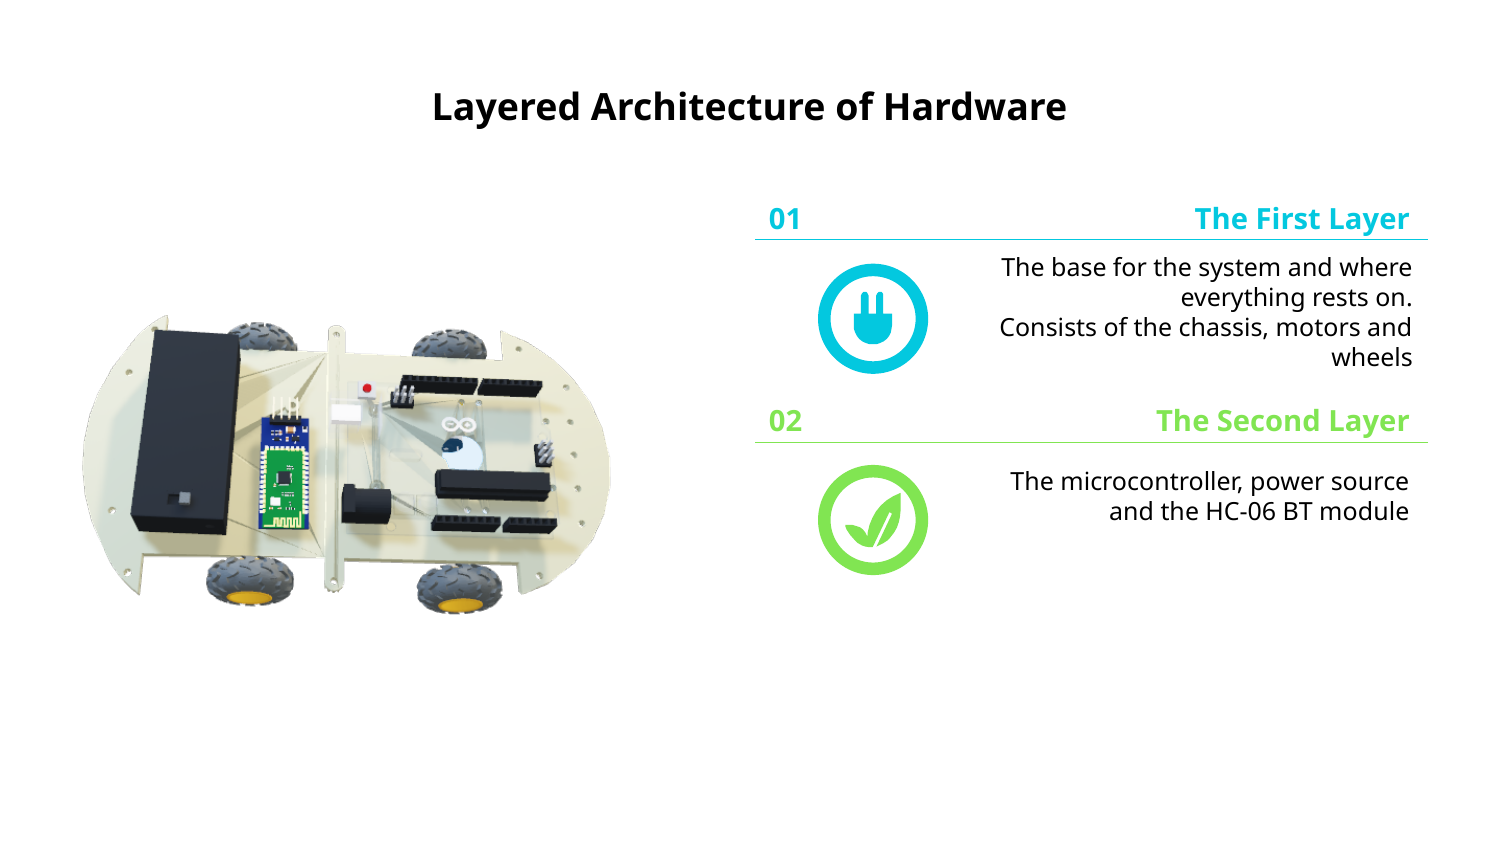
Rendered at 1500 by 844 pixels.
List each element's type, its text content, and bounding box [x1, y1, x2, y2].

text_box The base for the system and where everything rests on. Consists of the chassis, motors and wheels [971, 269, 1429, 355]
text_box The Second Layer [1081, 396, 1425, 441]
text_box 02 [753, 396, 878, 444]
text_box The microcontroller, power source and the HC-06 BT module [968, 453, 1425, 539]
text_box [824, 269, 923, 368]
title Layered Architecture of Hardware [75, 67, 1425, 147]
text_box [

==============================

▶ _YOUR GOAL_:
We ask that the entries above be copied exactly, with the pictures omitted.

▶ _RESULT BELOW_:
Rendered at 1500 by 844 pixels.
List each element's type, its text content, and bounding box [x1, y1, x2, y2].

text_box The base for the system and where everything rests on. Consists of the chassis, motors and wheels [971, 269, 1429, 355]
text_box The Second Layer [1081, 396, 1425, 441]
text_box 02 [753, 396, 878, 444]
text_box The microcontroller, power source and the HC-06 BT module [968, 453, 1425, 539]
text_box [824, 269, 923, 368]
title Layered Architecture of Hardware [75, 67, 1425, 147]
text_box [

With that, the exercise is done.